For years, the informal clinics have served communities that lack reliable, regulated healthcare facilities. Caretakers rarely have sterile equipment or even enough beds for patients, who must share, says Ibrahima Socé-Fall, director of the WHO’s emergency operations for Africa, in Brazzaville in the neighbouring Republic of Congo. “Someone who has malaria will go to these facilities, and drink from the same cup as the patient before them, or get an injection with the same needle,” he says. “But you cannot tell people not to go there, since there is no alternative.”
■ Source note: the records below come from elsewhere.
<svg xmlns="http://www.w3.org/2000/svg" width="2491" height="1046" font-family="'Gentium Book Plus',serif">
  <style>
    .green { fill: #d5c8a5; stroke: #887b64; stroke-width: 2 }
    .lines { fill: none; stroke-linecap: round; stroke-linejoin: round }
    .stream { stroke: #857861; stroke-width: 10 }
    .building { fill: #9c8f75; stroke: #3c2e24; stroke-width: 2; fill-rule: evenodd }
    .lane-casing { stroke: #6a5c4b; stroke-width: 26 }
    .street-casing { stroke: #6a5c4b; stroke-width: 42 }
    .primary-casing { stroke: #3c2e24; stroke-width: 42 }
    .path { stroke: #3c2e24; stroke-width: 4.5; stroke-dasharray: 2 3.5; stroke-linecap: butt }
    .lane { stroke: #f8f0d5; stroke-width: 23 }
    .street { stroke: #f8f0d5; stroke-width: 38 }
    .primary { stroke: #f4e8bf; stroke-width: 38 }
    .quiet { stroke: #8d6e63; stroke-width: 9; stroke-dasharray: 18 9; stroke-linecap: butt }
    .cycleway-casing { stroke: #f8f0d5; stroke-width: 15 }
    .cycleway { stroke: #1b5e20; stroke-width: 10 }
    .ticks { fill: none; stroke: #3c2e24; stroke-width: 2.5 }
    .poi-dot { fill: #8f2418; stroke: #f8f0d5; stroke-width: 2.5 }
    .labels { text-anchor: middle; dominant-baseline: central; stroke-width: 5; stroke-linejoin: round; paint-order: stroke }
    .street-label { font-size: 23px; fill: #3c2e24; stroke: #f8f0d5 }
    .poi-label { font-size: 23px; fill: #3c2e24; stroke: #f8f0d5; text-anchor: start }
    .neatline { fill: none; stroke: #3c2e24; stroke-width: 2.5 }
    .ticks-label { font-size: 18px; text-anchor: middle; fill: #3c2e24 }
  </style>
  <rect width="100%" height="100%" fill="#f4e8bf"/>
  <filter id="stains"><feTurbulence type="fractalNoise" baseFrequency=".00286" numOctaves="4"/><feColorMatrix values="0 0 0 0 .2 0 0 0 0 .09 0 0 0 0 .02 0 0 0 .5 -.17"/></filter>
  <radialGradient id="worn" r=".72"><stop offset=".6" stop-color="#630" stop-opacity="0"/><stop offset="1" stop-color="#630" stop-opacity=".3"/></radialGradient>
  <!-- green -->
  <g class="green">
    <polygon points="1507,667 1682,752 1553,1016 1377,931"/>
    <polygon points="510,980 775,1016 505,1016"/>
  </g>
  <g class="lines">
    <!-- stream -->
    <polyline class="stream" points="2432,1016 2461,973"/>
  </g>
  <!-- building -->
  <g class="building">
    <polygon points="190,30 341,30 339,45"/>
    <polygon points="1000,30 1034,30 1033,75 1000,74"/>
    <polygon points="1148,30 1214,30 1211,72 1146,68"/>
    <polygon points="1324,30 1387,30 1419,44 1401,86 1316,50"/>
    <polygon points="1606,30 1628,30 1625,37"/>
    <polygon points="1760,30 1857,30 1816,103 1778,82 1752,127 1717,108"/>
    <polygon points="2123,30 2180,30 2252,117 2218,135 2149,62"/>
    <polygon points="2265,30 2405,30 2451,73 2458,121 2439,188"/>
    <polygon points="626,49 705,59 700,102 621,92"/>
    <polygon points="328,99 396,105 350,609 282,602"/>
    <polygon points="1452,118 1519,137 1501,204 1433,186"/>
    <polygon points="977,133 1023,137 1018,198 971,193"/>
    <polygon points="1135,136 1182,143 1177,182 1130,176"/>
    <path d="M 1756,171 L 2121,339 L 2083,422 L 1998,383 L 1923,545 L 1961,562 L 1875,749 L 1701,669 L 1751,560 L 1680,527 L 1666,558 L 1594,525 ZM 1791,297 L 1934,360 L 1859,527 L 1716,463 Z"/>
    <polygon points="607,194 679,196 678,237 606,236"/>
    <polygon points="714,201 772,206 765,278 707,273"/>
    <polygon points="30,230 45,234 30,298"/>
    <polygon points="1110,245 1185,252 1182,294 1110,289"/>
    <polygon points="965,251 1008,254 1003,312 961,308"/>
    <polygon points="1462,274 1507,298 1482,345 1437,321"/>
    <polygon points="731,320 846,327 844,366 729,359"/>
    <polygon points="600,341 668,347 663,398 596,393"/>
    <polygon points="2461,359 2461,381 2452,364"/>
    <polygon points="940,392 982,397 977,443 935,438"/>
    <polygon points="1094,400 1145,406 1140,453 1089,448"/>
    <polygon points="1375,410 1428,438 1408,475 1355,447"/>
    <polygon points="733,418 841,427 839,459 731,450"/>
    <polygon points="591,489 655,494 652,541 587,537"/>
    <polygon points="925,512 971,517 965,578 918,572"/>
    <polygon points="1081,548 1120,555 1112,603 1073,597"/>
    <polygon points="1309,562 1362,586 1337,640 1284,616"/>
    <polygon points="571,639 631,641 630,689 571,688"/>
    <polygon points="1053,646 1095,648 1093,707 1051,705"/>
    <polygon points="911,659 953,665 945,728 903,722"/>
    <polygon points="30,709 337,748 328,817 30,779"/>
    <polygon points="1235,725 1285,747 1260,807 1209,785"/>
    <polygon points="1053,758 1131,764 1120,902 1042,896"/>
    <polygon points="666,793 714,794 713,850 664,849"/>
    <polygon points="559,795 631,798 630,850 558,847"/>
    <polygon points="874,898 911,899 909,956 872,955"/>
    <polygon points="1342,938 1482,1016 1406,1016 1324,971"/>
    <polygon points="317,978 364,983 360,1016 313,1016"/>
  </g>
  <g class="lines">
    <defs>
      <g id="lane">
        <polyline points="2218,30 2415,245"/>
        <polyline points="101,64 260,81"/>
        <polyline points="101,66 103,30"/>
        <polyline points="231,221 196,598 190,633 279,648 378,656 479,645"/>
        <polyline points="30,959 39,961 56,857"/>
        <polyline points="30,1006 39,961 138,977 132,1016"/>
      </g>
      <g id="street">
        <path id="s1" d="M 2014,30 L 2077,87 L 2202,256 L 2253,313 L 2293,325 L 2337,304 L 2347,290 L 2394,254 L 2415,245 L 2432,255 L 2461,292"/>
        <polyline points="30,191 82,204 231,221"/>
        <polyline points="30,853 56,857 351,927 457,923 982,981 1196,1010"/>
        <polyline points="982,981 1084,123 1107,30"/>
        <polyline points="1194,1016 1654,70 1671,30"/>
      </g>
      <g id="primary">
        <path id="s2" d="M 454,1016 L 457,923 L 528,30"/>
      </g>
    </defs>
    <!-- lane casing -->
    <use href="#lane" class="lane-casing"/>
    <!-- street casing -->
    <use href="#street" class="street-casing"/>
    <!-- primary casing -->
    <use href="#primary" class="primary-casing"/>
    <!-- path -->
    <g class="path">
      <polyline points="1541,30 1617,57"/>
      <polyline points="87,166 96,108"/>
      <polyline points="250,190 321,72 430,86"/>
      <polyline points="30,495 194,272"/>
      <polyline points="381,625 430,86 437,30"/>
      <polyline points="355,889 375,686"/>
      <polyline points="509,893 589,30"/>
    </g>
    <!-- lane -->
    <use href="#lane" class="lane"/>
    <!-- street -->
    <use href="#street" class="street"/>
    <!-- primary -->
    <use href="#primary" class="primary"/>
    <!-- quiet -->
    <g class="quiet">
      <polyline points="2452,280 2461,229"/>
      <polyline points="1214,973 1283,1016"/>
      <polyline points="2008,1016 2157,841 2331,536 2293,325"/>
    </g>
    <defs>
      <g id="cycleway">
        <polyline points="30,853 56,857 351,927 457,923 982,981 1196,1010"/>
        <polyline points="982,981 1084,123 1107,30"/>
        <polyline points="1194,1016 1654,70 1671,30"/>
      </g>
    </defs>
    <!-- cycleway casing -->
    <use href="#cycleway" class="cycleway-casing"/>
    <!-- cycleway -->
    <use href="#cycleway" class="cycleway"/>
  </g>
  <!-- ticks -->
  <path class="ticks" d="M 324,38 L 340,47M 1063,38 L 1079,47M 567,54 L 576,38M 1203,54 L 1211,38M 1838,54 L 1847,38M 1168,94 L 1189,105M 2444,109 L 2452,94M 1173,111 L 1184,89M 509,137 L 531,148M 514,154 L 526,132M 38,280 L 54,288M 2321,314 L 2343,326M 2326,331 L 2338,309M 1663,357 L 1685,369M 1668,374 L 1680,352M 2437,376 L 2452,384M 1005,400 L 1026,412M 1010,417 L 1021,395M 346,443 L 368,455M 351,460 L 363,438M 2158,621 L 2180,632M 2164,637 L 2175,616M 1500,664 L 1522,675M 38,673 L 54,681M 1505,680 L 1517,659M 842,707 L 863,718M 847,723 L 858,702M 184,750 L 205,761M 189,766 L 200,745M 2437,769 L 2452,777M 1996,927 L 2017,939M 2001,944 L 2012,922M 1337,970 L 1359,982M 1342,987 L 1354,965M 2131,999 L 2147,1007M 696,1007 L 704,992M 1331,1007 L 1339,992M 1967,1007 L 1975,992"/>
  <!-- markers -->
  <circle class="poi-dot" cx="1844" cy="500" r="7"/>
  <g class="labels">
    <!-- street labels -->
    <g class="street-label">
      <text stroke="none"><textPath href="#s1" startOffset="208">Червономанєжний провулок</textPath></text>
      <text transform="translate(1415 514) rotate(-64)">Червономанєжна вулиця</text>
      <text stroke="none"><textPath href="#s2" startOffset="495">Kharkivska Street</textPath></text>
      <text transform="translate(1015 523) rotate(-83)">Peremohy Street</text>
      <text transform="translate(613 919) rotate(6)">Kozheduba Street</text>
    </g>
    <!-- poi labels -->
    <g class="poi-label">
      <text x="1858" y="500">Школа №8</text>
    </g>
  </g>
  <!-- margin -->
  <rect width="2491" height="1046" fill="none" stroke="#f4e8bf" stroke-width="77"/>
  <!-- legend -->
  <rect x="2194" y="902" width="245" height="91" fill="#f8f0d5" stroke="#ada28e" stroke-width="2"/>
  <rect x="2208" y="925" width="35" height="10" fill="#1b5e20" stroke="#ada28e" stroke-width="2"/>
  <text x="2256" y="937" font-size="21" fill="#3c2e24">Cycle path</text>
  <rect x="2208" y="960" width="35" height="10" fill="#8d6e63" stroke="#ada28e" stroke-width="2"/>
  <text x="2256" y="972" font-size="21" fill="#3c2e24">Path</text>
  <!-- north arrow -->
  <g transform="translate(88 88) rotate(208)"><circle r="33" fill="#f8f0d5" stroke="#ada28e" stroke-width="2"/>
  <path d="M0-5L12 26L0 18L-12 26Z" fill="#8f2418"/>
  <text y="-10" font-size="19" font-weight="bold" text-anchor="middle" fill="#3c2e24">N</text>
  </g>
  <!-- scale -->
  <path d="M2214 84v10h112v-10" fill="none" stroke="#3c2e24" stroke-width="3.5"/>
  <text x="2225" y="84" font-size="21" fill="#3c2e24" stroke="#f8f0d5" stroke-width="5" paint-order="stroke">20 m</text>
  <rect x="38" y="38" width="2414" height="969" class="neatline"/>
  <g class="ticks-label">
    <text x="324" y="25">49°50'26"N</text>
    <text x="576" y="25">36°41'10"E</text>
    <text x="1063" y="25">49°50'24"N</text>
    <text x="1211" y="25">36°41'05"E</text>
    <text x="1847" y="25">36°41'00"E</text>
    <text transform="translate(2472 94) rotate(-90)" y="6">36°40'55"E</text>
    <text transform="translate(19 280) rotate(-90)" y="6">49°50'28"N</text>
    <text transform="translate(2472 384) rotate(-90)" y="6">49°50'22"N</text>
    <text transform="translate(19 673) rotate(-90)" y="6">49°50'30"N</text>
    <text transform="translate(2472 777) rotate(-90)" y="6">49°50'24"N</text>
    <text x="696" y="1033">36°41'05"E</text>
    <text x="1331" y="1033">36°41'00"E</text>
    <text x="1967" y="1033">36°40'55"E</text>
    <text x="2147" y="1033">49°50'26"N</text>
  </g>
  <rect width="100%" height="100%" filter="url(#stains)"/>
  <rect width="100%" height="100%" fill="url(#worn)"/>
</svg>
Instead, the WHO, the DRC government and aid organizations are attempting to support the clinics. They offer anyone who treats people — including traditional healers — the Ebola vaccine and training on basic measures to prevent the spread of infection, such as isolating people who are vomiting blood or showing other signs of Ebola. The task is enormous. There are an estimated 300 unregistered clinics in Beni alone, and outreach takes time, Antierens says: “We aren’t just dropping off soap.”
Ebola responders are also distributing anti-malaria drugs broadly across Beni. The DRC saw rising rates of malaria in 2017, with 435,000 deaths from the disease.
Into the fire
But greater challenges lie ahead as the centre of the outbreak moves from Beni to Butembo, an even more dangerous part of North Kivu. After years of arson, rape, murder and hunger, some communities in the area question the intentions of outsiders who are there to fight Ebola; Salama says; the disease can seem less frightening than these other, long-standing threats. And some people distrust Ebola treatment centres because roughly half of their patients die in the first couple of days — in part because many arrive too late for help, Antierens says.
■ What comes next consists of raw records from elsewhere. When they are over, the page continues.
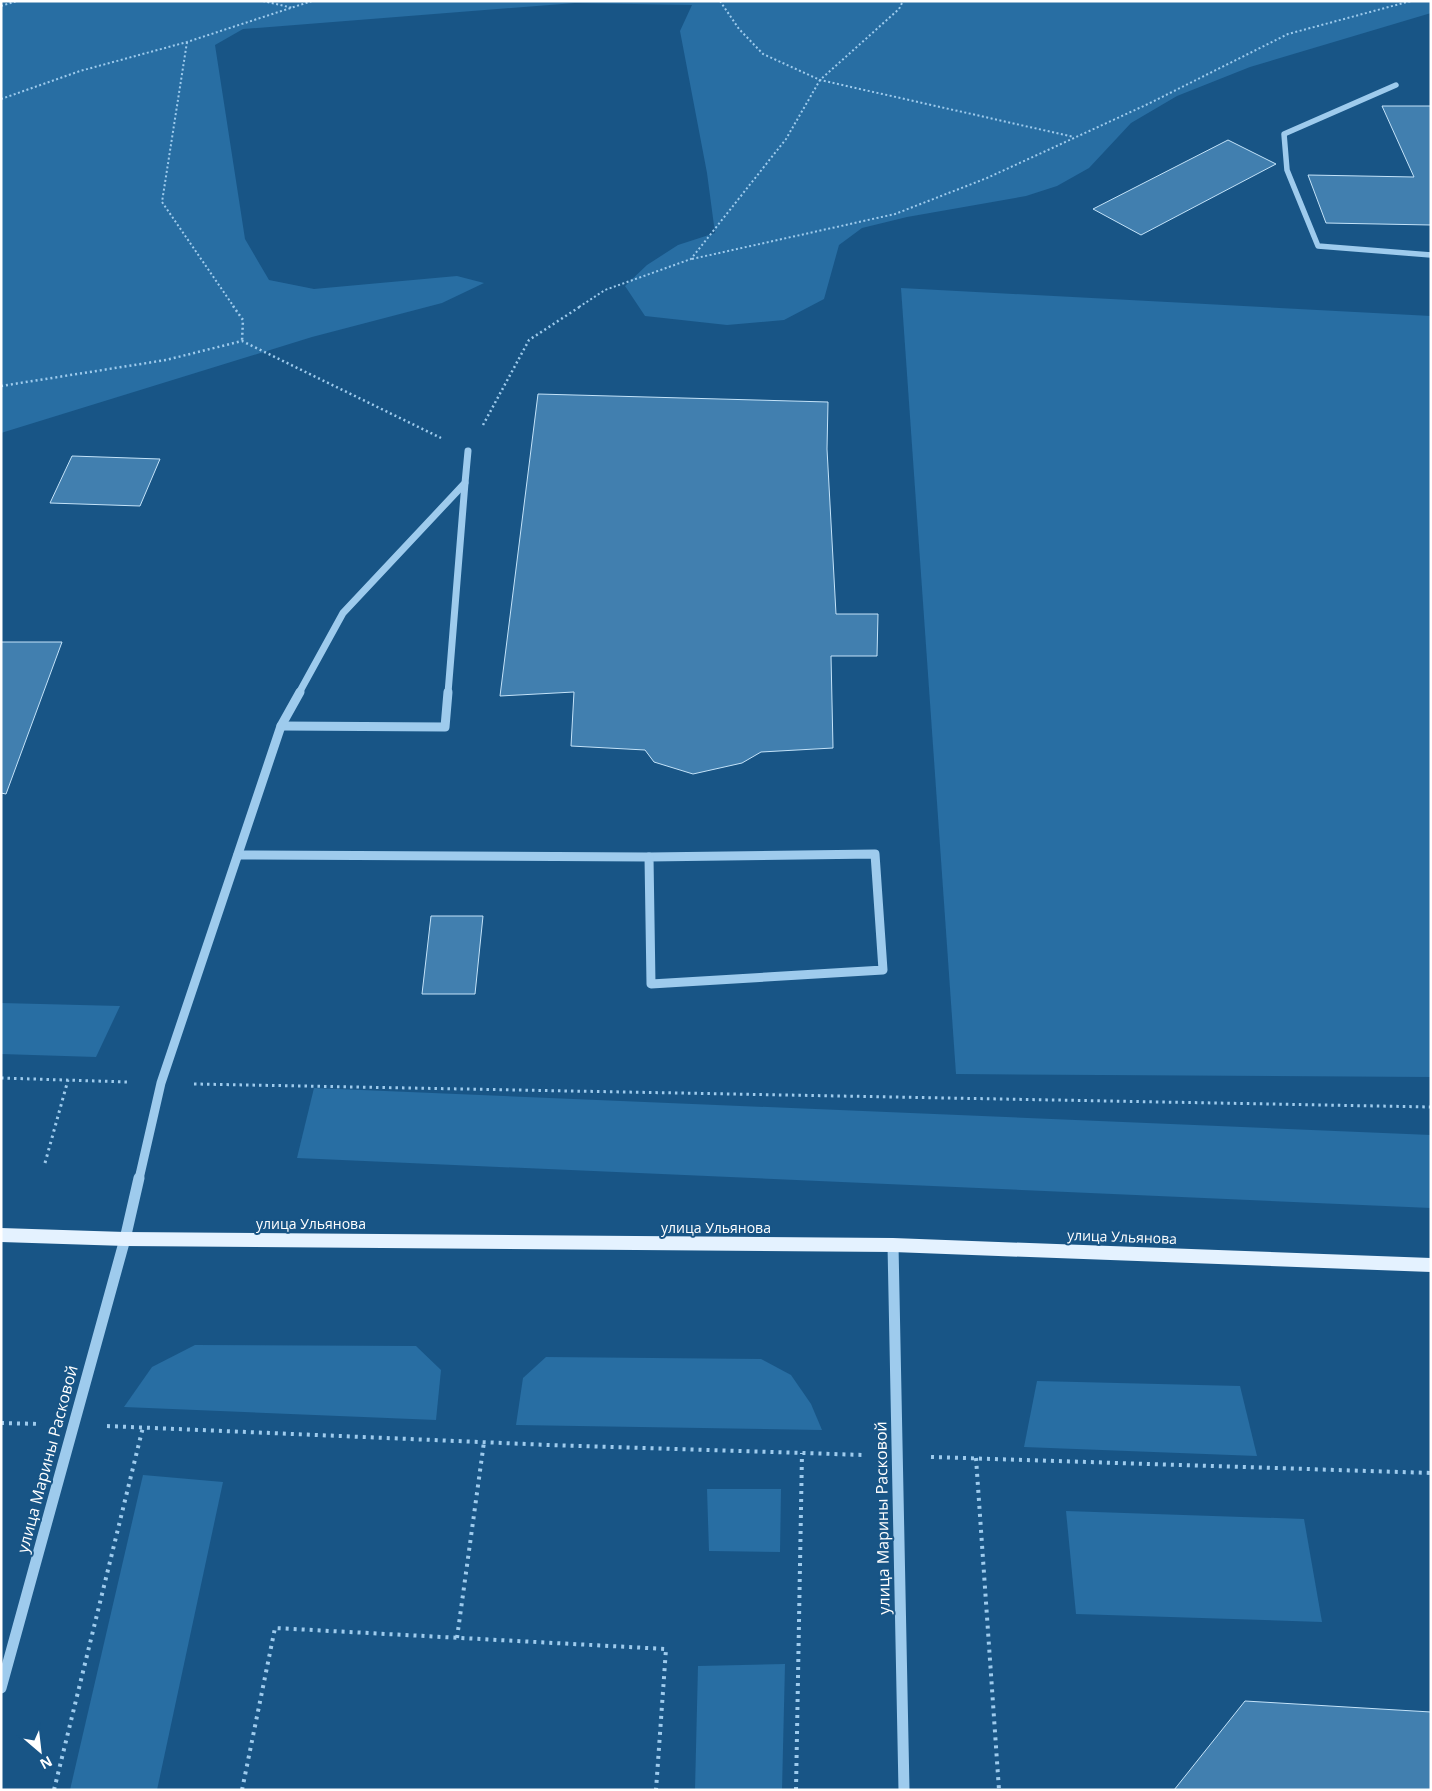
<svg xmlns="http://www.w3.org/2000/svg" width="1432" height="1791" font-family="'Open Sans',sans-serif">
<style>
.green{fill:#286ea3}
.building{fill:#417faf;stroke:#c4e3f9}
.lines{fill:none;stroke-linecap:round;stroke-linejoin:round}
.path-far3{stroke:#9ecbed;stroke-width:2;stroke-dasharray:2 2.5;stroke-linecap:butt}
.path-far2{stroke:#9ecbed;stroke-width:2.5;stroke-dasharray:2 3;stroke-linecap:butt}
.path-far1{stroke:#9ecbed;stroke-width:3;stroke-dasharray:2.5 4;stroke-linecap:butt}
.path{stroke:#9ecbed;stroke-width:4;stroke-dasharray:3 5;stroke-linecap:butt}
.minor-far3{stroke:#9ecbed;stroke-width:5.5}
.minor-far2{stroke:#9ecbed;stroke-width:7}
.minor-far1{stroke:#9ecbed;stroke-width:9}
.minor{stroke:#9ecbed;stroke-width:11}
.major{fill:#e4f2ff;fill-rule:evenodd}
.labels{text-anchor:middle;stroke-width:4;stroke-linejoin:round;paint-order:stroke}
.street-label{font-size:14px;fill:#fff;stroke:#185586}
.near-street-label{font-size:16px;fill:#fff;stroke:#185586}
</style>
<rect width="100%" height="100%" fill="#185586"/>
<!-- green -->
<g class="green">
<path d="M 1,1 L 1431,1 L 1431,13 L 1250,67 L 1177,96 L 1131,123 L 1089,168 L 1057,186 L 1026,196 L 907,217 L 862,228 L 839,245 L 824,299 L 784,320 L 727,325 L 645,316 L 625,286 L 647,265 L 678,245 L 715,233 L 707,173 L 680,31 L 692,5 L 575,3 L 243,29 L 215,45 L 245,239 L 269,280 L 314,289 L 457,276 L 484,283 L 442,303 L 312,337 L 1,433 Z"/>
<path d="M 901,288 L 1431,316 L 1431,1077 L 956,1074 Z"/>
<path d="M 1,1003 L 120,1006 L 96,1057 L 1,1054 Z"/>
<path d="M 314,1088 L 1431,1135 L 1431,1208 L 297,1158 Z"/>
<path d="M 195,1345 L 416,1346 L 441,1370 L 436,1420 L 124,1407 L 152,1367 Z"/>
<path d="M 546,1357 L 761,1359 L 791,1375 L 811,1404 L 822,1430 L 516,1425 L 523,1378 Z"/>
<path d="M 1037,1381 L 1240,1386 L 1257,1456 L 1024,1447 Z"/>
<path d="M 143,1475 L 223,1482 L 157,1790 L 70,1790 Z"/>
<path d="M 707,1489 L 781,1489 L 780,1552 L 709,1551 Z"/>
<path d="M 1066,1511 L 1304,1519 L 1322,1622 L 1076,1614 Z"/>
<path d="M 785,1664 L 782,1790 L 695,1790 L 698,1666 Z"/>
</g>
<!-- building -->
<g class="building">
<path d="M 1382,106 L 1431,106 L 1431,225 L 1326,223 L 1308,175 L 1414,177 Z"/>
<path d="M 1228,140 L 1276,164 L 1141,235 L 1093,209 Z"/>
<path d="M 538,394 L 828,402 L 827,449 L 836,614 L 878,614 L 877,656 L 831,656 L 833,748 L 761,752 L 742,763 L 693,774 L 654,762 L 645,750 L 571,746 L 574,692 L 500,696 Z"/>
<path d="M 72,456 L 160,459 L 140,506 L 50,503 Z"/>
<path d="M 1,642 L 62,642 L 6,794 L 1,793 Z"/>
<path d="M 431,916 L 483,916 L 475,994 L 422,994 Z"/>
<path d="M 1245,1701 L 1431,1712 L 1431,1790 L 1174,1790 Z"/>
</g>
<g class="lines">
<!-- path-far3 -->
<g class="path-far3">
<path d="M 263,1 L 293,8"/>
<path d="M 720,1 L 739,29 L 763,54 L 820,80 L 1074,137"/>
<path d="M 1,6 L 17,1"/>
<path d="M 187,42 L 162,202 L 234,307"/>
<path d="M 1,99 L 80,71 L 187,42 L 312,1"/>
<path d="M 692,259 L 895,214 L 987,178 L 1148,104 L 1288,34 L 1411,1"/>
<path d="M 579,307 L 605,290 L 691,259 L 786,139 L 820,80 L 899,9 L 903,1"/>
</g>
<!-- path-far2 -->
<g class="path-far2">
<path d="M 233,306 L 243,320 L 242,341"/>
<path d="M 1,386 L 166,360 L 242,341 L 441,438"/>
<path d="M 483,425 L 529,340 L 581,306"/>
</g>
<!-- path-far1 -->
<g class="path-far1">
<path d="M 1,1078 L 128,1082"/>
<path d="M 194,1084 L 1431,1107"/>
<path d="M 45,1163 L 68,1080"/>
</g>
<!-- path -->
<g class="path">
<path d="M 1,1423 L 41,1424"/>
<path d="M 107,1426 L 549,1445 L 865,1455"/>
<path d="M 931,1457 L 1431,1473"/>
<path d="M 976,1458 L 999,1790"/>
<path d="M 457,1638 L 484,1442"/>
<path d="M 54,1790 L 143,1427"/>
<path d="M 242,1790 L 275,1628 L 666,1649 L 656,1790"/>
<path d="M 796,1790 L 802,1453"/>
</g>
<!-- minor-far3 -->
<path class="minor-far3" d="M 1396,85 L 1284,134 L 1287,170 L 1318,246 L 1431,255"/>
<!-- minor-far2 -->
<g class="minor-far2">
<path d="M 299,693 L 343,613 L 465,483 L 468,451"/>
<path d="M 448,693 L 465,483"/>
</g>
<!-- minor-far1 -->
<g class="minor-far1">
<path d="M 281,726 L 445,727 L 448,692"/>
<path d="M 875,854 L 883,970 L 651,984 L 649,857 Z"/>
<path d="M 238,855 L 649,857"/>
<path d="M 139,1179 L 161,1083 L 281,726 L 300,692"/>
</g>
<!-- minor -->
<g class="minor">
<path d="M 893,1245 L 904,1790"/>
<path d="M 1,1688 L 125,1239 L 139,1178"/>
</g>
<!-- major -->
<path class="major" d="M 1,1228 L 125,1232 L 893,1238 L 1431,1258 L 1431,1272 L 893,1252 L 125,1246 L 1,1242 Z"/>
</g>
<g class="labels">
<!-- street labels -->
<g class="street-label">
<text x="311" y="1229">улица Ульянова</text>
<text x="716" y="1233">улица Ульянова</text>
<text transform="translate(1122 1237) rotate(2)" y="5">улица Ульянова</text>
</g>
<!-- near-street labels -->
<g class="near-street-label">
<text transform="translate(47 1459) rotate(-75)" y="6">улица Марины Расковой</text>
<text transform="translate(882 1518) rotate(-91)" y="6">улица Марины Расковой</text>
</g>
</g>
<!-- border -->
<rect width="1432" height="1791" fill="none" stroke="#ffffff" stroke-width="5"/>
<!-- north arrow -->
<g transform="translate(40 1751) rotate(152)" stroke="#185586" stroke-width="4" paint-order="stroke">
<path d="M0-4L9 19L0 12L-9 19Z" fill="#ffffff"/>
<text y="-8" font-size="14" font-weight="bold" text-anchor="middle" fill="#ffffff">N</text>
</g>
</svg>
Violence has also hindered response efforts directly. The WHO evacuated some staff members after a shell hit the hotel where they were staying in Beni on 16 November. Since then, Ebola responders who take temperatures and search for patients' contacts have been threatened. For their own safety, doctors must leave Ebola-treatment centres at sunset, says Muyembe-Tamfum. “We lose patients because they die in the night,” he adds.
Political rallies organized in advance of the DRC presidential election set for 23 December could further complicate the Ebola response, by sparking violence and drawing people with the virus to mingle with those who do not carry it.
Salama predicts that the outbreak will continue for at least another six months. “I think we can stop this as long as security holds,” he says, “but that’s the big ‘if’.”